“In my distress, O LORD, I called to you, and you answered me. From deep in the world of the dead I cried for help, and you heard me” Jonah 2:2 GNB.
Imagine the scene:
Here comes Jonah, squishing along the beach. He’s covered in the stomach contents of a fish and smells of vomit. His skin and hair are bleached white from stomach acids. Seaweed drapes around his shoulders. This man has a message from God? You have to be joking! Yet amazingly, the people of Nineveh listen to this unlikely messenger. They repent and turn to God.
At the beginning of my cancer treatment, I prayed that I would continue to be a witness to others of God’s love. But toward the end of the year my thinning hair looked and felt like straw. My complexion was so pale and spotted that my sons said I was “transparent.” My eyes were sunken because I had lost so much weight. I don’t think I looked quite as bad as Jonah must have looked, but I didn’t see how God could use me. Yet surprisingly, He did.
Many people listened to what I had to say. They saw God at work in my life and asked questions about my faith. The Lord opened doors for me to write about my experiences so that others would be encouraged. 1
Years later I wrote about my experiences in a book of meditations. Many people have contacted me to share how the Lord has spoken to them through one or more of the messages. Yet they don’t even know me. I am only the messenger.

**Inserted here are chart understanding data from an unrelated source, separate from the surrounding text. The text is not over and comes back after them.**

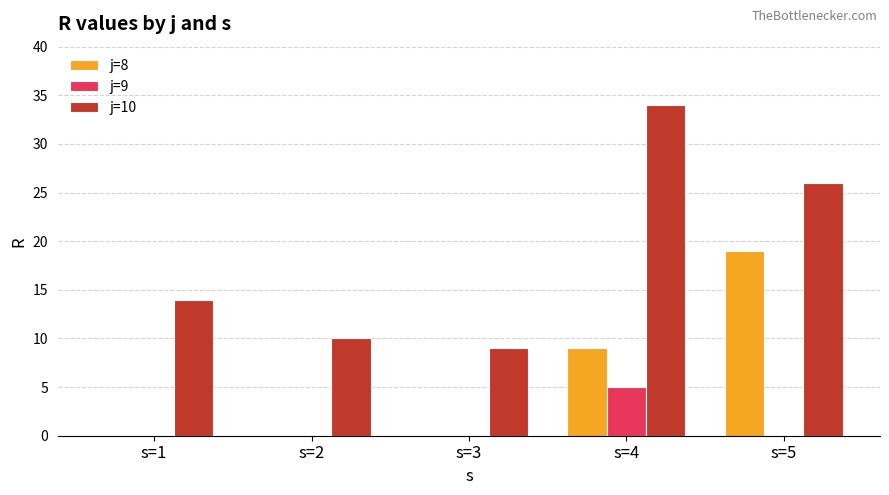

What is the sum of the j=8 values at s=3 and s=4?

9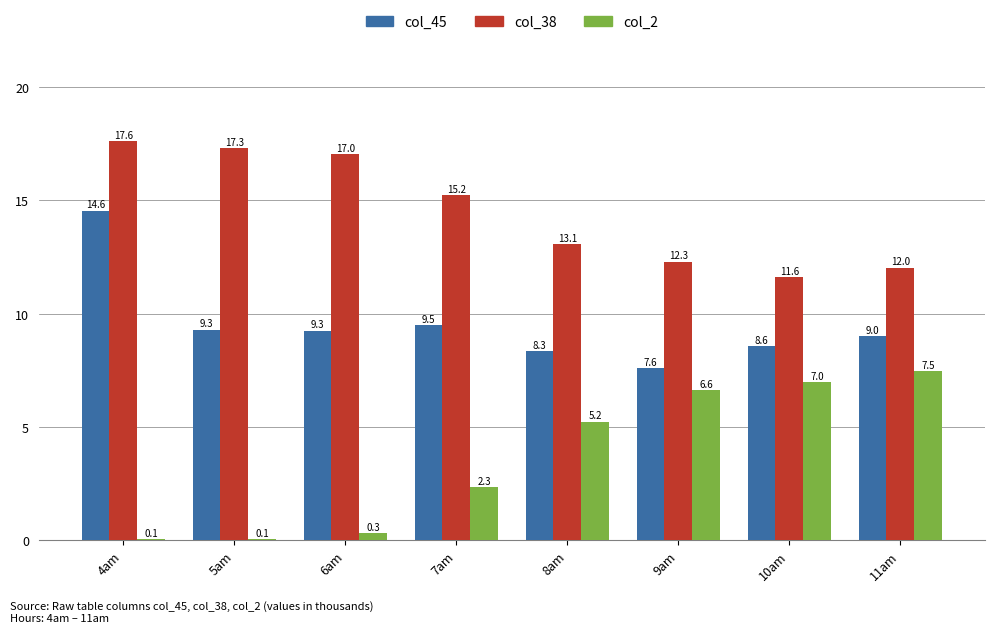

At which label is col_2 closest to 3?

7am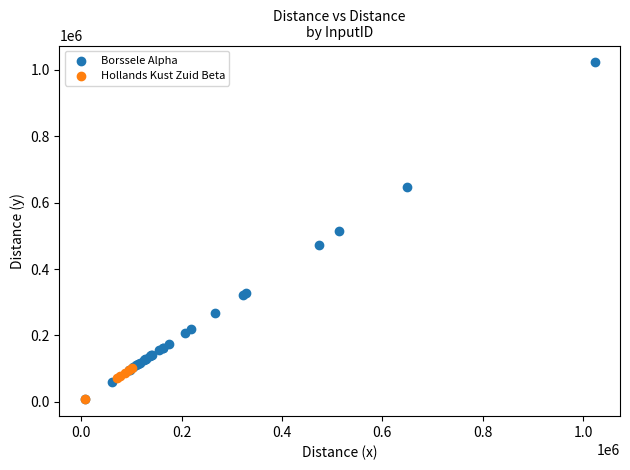

Which series reaches the maximum Y coordinate?

Borssele Alpha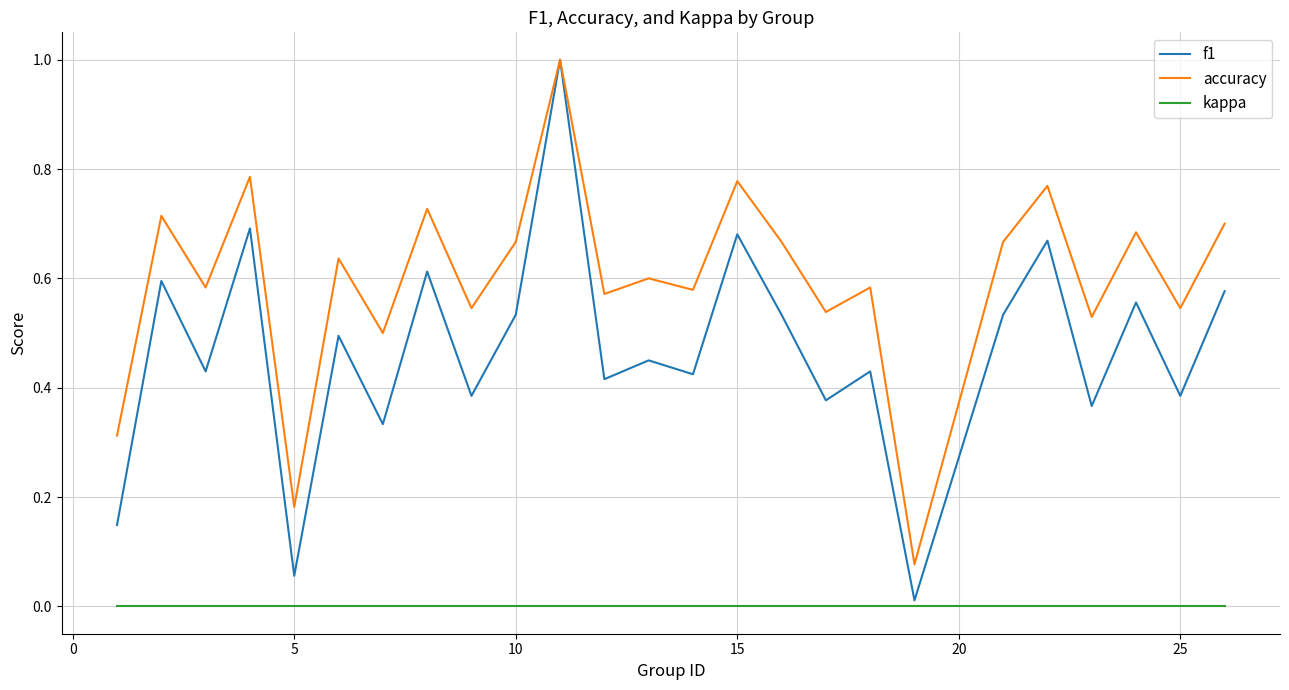

Which series has the largest range (max minus min)?

f1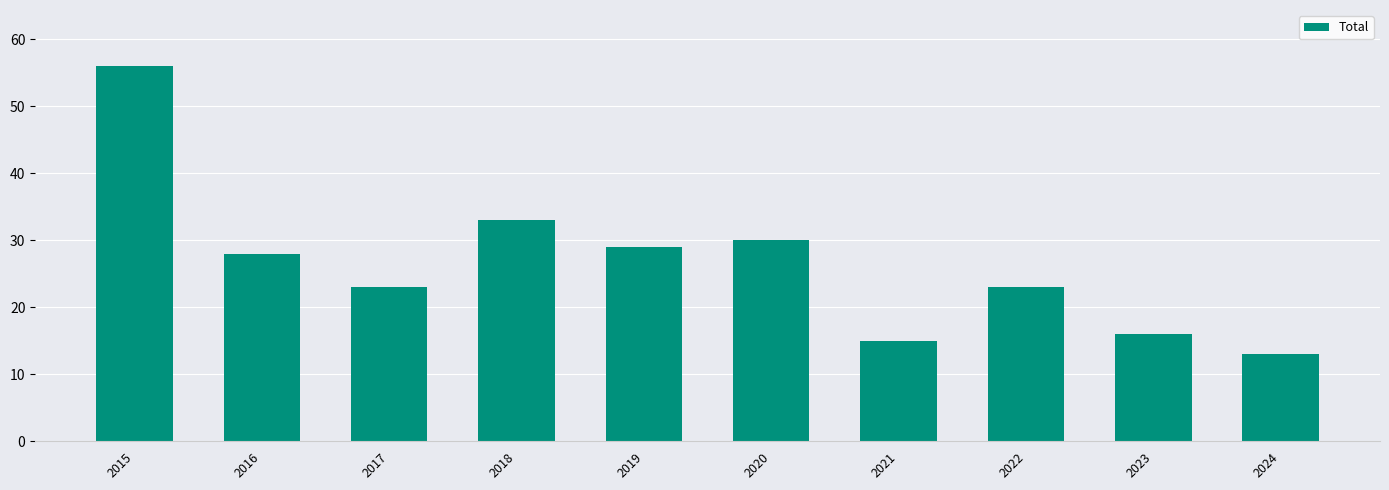

How many distinct data groups are displayed?

1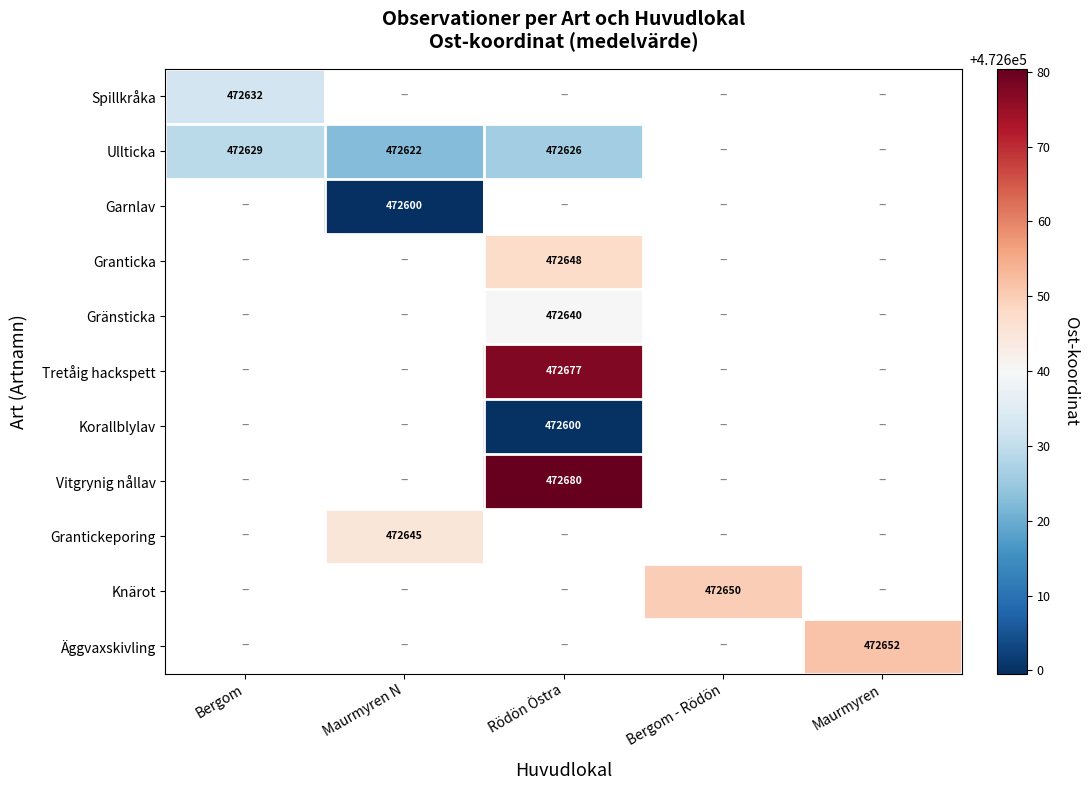

At how many categories does at least one series exceed 472601?

5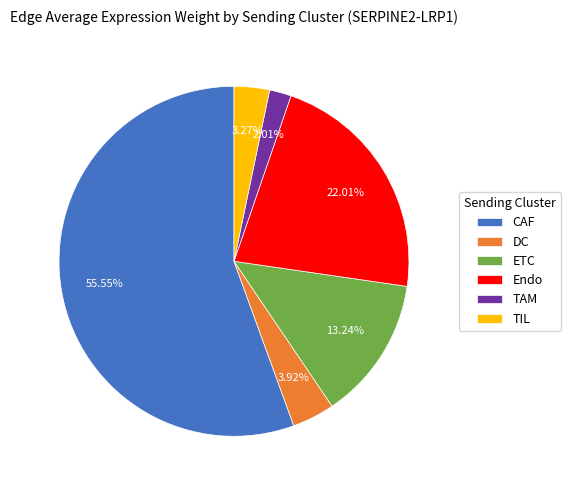

To the nearest percent, what is the difference between the largest and smallest slice percentages?

54%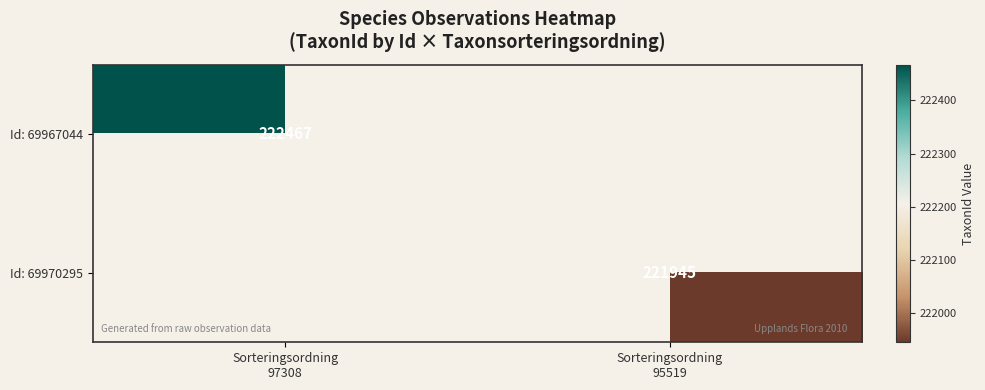

Read the Id: 69970295 value at Sorteringsordning 95519.

221945.0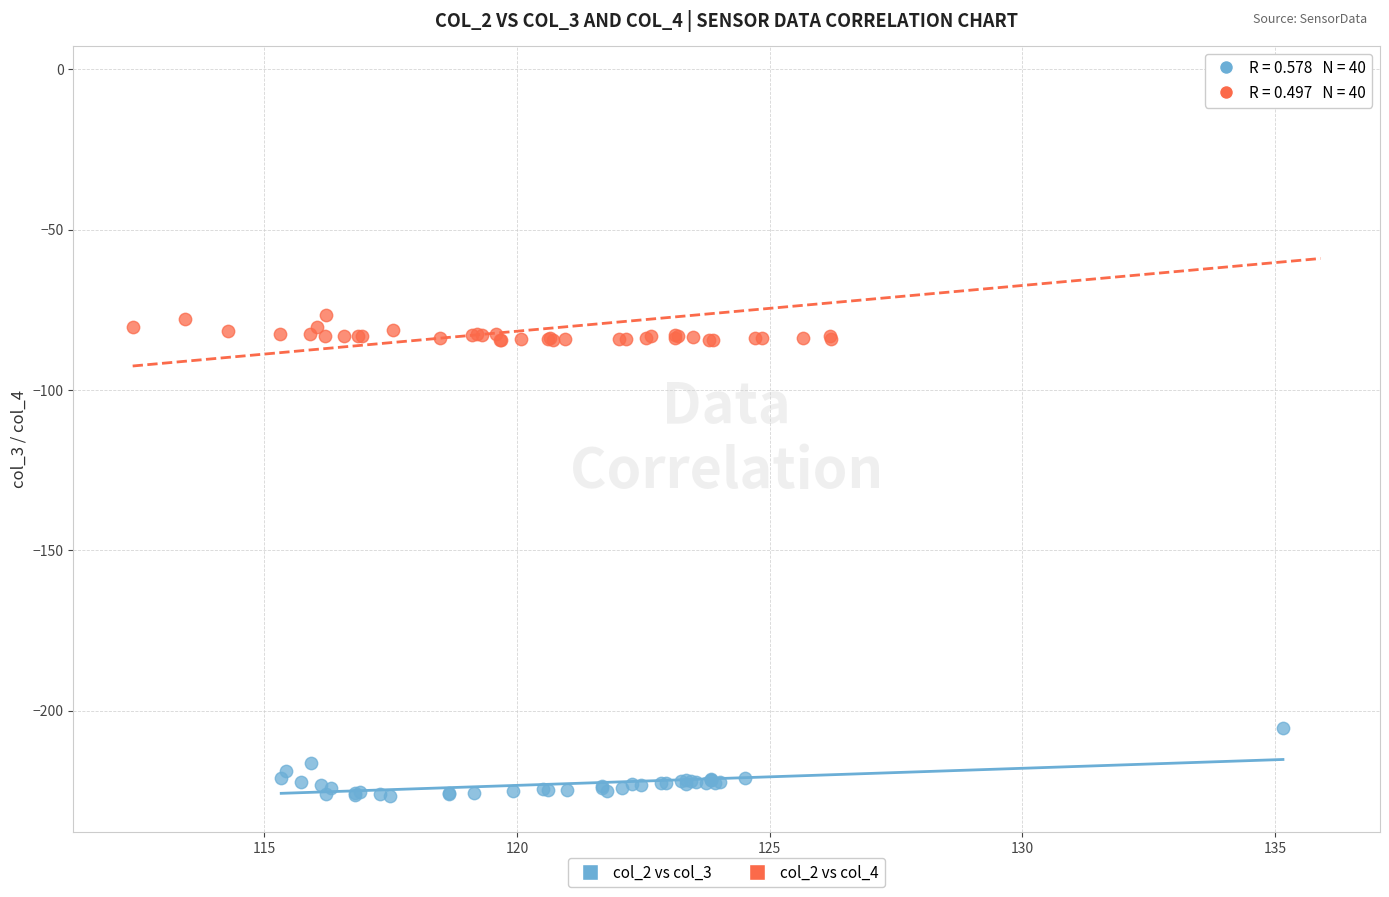

Which series contains the highest Y value?

col_2 vs col_4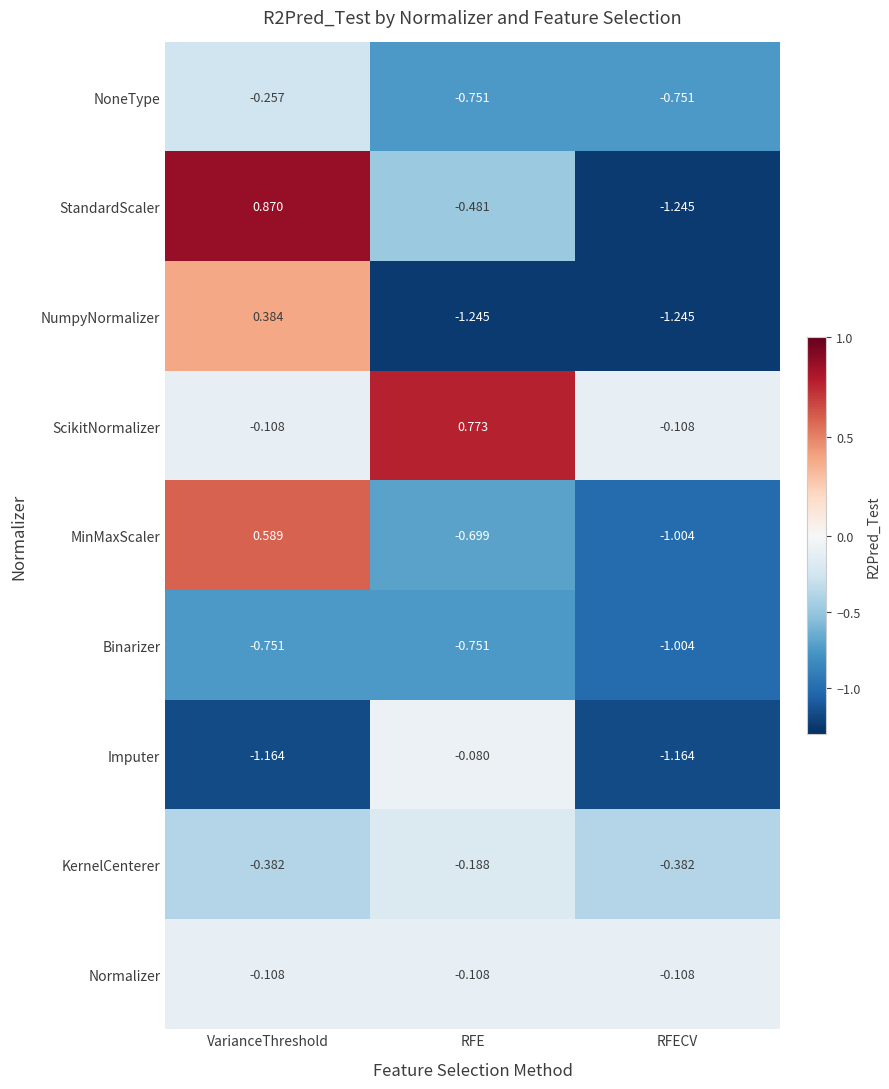

Where does the MinMaxScaler series first go above 0?

VarianceThreshold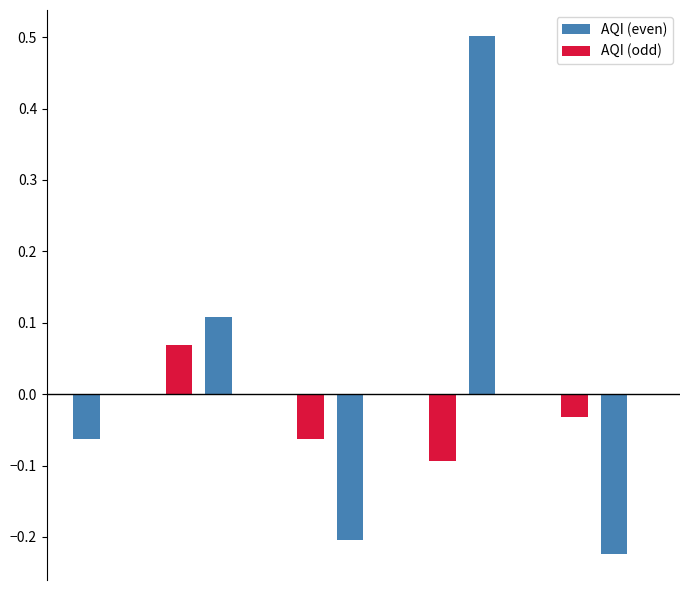

Count the number of data series in this chart.

2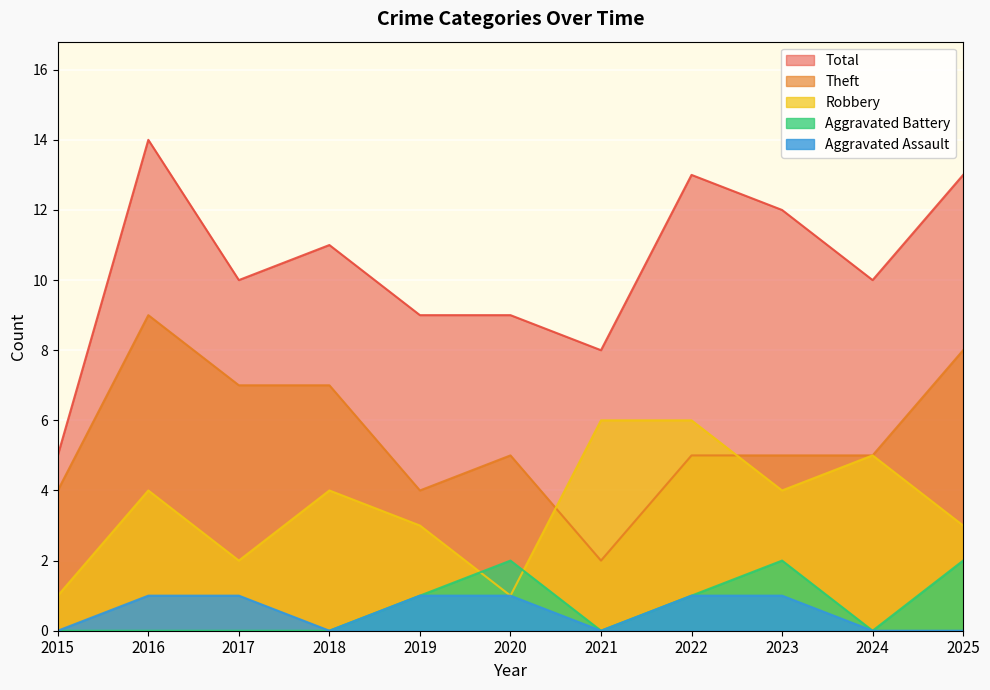

What is the difference between the Robbery values at 2021 and 2015?

5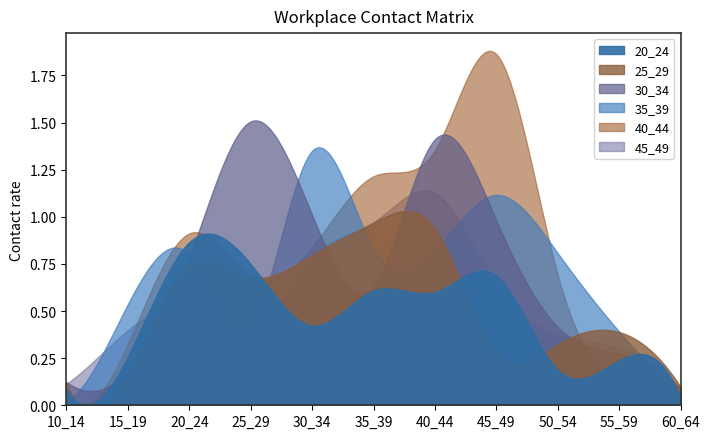

Rank the categories by 45_49 value from highest to lowest.

40_44, 35_39, 30_34, 45_49, 20_24, 15_19, 50_54, 25_29, 55_59, 10_14, 60_64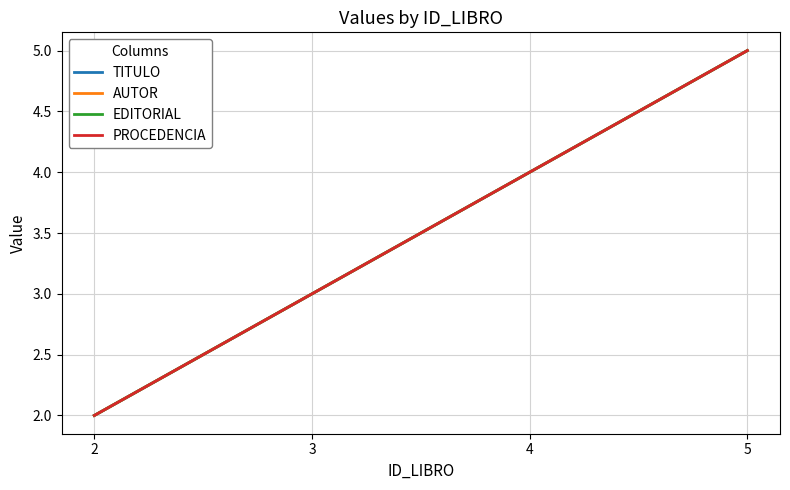

What is the total value across all series at 2?

8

As I’ve thought many times about the story of Jonah and his terrifying fish ride, I have seen over and over again that it is not the messenger that makes the difference—it’s the message. Often when we are at our weakest, God can use us to spread His message of love and forgiveness.
As writers, how often do we face a writing project that seems beyond our abilities? We believe God wants us to tell a story, but we don’t have the experience. We lack the knowledge. We are too young. Too old. Inexperienced. Not well enough known. Whenever you feel that way, remember the story of Jonah. And remember, it’s not the messenger that makes the difference. It’s the message.